Metadata-Version: 2.1
Name: llmfn
Version: 0.1.0
Summary: 
License: MIT
Author: IsaacBreen
Author-email: mail@isaacbreen.com
Requires-Python: >=3.9,<4.0
Classifier: License :: OSI Approved :: MIT License
Classifier: Programming Language :: Python :: 3
Classifier: Programming Language :: Python :: 3.9
Classifier: Programming Language :: Python :: 3.10
Classifier: Programming Language :: Python :: 3.11
Requires-Dist: openai (>=0.26.4,<0.27.0)
Description-Content-Type: text/markdown

# llmfn

**llmfn** is a Python library to approximate a function using OpenAI's API. You can use it to easily train a language model to approximate your own functions with few-shot prompting.

## Installation

You can install the package from pip:

```
pip install llmfn
```

## Usage

First, you need to set your OpenAI API key:

```python
import os
import openai

openai.api_key = os.getenv("OPENAI_API_KEY")
```

Then, you can define a list of examples of the function's behavior:

```python
from llmfn import Arguments
from llmfn import FunctionExample

examples = [
    FunctionExample(arguments=Arguments.call(2, 3), output=5),
    FunctionExample(arguments=Arguments.call(5, 7), output=12),
    # ...
]
```

Finally, you can use the llmfn decorator to create an approximated version of your function:

```python
from llmfn import llmfn

@llmfn(examples=examples, function_name="my_function")
def my_function(a: int, b: int) -> int:
    return a + b

assert my_function(2, 3) == 5
```

Alternatively, you can use the `make_llmfn` function to create an approximated version of your function without using the decorator:

```python
from llmfn import make_llmfn

blackbox = make_llmfn(examples=examples, function_name="my_function")

assert blackbox(2, 3) == 5
```

## Advanced Usage

### Changing the Decoder

By default, the decoder is set to `lambda x: x`, which simply returns the output as a string.

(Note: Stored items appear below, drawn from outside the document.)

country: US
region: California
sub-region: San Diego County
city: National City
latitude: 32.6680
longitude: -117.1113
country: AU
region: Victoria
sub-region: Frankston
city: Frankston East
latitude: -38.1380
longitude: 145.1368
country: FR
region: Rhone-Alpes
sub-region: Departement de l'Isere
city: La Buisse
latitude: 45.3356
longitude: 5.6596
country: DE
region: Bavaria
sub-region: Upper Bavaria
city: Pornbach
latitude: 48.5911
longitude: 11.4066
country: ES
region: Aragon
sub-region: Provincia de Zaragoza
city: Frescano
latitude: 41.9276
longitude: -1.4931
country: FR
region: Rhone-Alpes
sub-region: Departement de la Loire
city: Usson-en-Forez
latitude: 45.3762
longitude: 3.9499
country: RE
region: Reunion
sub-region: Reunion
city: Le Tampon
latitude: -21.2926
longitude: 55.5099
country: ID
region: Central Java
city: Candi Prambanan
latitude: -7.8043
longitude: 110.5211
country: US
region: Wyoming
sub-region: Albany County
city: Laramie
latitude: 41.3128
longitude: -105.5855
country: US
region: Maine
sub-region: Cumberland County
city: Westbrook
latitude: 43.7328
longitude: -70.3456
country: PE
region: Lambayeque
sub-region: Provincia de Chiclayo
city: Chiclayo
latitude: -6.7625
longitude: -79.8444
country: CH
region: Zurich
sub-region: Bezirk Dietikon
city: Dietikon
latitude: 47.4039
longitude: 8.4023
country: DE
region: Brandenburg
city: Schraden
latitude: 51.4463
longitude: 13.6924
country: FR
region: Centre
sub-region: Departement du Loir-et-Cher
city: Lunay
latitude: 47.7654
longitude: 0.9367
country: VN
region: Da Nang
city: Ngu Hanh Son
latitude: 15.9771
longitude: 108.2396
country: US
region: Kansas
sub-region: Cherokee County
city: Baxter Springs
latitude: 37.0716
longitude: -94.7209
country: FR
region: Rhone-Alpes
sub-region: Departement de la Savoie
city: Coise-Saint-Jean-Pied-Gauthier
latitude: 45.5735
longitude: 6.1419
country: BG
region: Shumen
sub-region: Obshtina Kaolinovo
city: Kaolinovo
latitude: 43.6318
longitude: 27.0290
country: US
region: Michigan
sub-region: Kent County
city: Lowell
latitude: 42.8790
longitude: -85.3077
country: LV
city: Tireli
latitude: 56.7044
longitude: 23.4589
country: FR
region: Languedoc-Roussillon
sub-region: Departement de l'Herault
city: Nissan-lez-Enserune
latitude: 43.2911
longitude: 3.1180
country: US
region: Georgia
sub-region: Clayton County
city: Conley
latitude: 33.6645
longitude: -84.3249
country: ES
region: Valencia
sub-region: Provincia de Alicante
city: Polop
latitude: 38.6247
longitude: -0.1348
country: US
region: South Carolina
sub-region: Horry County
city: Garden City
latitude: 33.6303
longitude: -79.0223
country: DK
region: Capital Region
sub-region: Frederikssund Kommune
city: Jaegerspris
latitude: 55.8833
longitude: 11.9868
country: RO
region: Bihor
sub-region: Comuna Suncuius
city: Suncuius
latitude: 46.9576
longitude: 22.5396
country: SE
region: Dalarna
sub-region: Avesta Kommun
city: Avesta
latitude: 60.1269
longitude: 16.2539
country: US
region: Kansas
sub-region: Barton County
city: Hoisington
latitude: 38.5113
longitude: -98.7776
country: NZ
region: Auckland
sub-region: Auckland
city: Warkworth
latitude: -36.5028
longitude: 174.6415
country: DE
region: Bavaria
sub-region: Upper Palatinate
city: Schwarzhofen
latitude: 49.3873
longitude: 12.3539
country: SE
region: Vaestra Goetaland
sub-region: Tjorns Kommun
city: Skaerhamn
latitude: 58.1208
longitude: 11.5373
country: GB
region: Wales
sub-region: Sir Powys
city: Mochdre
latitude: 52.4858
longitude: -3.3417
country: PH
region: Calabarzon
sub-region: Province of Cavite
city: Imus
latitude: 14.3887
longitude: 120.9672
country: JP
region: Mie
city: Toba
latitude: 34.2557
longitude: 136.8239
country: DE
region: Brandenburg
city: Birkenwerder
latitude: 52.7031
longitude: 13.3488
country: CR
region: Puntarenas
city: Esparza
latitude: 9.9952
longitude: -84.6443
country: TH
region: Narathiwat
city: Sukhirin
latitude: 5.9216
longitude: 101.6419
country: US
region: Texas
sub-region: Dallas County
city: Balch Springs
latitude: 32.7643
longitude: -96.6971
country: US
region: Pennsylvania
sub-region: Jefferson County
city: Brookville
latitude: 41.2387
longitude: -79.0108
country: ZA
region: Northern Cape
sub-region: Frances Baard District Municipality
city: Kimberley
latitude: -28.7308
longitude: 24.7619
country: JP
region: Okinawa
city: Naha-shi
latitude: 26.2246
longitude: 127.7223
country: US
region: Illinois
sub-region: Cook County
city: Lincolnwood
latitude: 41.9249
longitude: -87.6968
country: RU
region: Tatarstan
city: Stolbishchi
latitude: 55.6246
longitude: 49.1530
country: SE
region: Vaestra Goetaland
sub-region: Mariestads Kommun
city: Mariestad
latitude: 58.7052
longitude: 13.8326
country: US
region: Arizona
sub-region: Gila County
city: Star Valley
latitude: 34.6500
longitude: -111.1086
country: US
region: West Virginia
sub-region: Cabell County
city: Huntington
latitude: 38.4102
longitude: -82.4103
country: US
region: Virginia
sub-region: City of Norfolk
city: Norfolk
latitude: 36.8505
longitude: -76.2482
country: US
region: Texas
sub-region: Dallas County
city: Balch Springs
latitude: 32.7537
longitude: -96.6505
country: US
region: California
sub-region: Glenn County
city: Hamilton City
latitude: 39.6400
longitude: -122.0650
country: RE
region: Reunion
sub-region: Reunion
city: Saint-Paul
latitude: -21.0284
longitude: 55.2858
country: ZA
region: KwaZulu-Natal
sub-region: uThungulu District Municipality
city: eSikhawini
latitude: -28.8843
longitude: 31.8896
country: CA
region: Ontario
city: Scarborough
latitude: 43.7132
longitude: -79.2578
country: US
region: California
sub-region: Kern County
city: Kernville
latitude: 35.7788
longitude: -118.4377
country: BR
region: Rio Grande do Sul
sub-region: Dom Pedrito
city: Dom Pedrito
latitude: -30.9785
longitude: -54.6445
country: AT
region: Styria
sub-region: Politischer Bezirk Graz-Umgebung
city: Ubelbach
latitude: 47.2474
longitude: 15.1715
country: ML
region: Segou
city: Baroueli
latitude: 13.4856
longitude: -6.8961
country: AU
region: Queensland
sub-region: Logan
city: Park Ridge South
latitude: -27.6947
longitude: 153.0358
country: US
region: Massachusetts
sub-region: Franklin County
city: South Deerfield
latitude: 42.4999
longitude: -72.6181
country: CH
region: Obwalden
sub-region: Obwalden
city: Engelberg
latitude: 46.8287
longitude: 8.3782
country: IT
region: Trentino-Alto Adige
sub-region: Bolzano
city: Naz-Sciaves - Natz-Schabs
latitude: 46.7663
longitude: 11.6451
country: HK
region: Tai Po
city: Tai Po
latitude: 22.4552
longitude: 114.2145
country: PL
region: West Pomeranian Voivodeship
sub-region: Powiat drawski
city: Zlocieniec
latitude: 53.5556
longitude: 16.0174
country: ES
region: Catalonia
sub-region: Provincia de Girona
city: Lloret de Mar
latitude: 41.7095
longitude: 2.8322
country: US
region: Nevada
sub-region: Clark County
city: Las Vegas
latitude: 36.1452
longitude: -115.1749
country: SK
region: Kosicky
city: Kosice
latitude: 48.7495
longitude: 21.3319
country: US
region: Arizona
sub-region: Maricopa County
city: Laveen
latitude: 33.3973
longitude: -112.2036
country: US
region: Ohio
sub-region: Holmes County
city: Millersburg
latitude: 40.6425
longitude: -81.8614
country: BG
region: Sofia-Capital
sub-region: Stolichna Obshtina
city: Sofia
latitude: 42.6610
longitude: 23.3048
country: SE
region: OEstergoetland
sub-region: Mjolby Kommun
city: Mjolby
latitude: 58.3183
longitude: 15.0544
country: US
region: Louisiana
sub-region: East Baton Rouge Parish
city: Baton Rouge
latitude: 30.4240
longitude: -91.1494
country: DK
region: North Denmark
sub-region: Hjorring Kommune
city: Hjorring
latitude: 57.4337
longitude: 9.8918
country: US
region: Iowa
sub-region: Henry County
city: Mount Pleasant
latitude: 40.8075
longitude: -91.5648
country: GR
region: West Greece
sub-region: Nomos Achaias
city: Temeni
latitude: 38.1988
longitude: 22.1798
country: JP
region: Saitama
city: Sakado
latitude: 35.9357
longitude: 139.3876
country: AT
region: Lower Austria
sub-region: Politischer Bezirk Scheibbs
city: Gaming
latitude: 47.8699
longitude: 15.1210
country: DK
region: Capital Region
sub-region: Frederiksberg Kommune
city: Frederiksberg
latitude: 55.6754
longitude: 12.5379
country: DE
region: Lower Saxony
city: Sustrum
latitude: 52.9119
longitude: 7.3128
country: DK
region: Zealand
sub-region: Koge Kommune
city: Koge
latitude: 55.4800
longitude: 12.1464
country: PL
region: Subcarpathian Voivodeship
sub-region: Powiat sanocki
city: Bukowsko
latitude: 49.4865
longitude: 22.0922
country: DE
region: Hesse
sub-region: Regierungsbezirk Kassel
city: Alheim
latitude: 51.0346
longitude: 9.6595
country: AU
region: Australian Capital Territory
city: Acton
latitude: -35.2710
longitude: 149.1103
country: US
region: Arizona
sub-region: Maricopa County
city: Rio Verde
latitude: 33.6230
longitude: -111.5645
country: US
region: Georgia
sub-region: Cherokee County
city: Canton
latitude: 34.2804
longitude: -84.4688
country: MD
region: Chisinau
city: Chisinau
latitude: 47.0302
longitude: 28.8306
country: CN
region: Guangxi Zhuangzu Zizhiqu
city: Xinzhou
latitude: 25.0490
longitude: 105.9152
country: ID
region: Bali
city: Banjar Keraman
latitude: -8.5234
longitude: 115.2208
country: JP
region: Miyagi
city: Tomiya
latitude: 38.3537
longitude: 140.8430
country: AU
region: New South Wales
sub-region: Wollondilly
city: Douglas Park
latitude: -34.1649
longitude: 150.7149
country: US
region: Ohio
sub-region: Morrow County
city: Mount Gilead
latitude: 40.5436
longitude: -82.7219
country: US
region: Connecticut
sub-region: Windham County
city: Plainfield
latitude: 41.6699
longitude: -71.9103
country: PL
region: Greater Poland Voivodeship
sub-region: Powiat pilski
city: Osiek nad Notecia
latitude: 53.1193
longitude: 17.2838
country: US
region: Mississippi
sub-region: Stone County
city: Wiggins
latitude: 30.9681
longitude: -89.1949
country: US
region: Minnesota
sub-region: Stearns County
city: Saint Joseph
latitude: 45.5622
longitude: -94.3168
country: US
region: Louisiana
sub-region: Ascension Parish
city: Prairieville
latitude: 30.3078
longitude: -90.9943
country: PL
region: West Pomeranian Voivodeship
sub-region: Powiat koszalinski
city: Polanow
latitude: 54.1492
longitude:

You can change the decoder to parse the output into a different data type:

```python
from llmfn import make_llmfn

def decoder(output: str) -> int:
    return int(output)

blackbox = make_llmfn(examples=examples, function_name="my_function", decoder=decoder)

assert blackbox(2, 3) == 5
```

The most useful decoder (and the most dangerous) is `eval`, which will evaluate the output as Python code:

```python
from llmfn import make_llmfn

blackbox = make_llmfn(examples=examples, function_name="my_function", decoder=eval)

assert blackbox(2, 3) == 5
```

Use this with caution - it could be used to execute arbitrary code. (This is why it's not the default decoder.)

### Changing the Engine

By default, the engine is set to `text-davinci-003`. You can change the engine to a different OpenAI engine:

```python
from llmfn import make_llmfn

blackbox = make_llmfn(examples=examples, function_name="my_function", engine="text-curie-001")

assert blackbox(2, 3) == 5
```

## Limitations

- The function's output must be a string.
- The approximated function can only handle arguments that are compatible with the examples.
- The approximated function may not work with complex or large functions.
- The API usage may be subject to rate limits and other restrictions imposed by OpenAI.

## Contributing

We welcome contributions to this project. If you have any ideas or suggestions, please open an issue or submit a pull request.

## License

This project is licensed under the MIT License.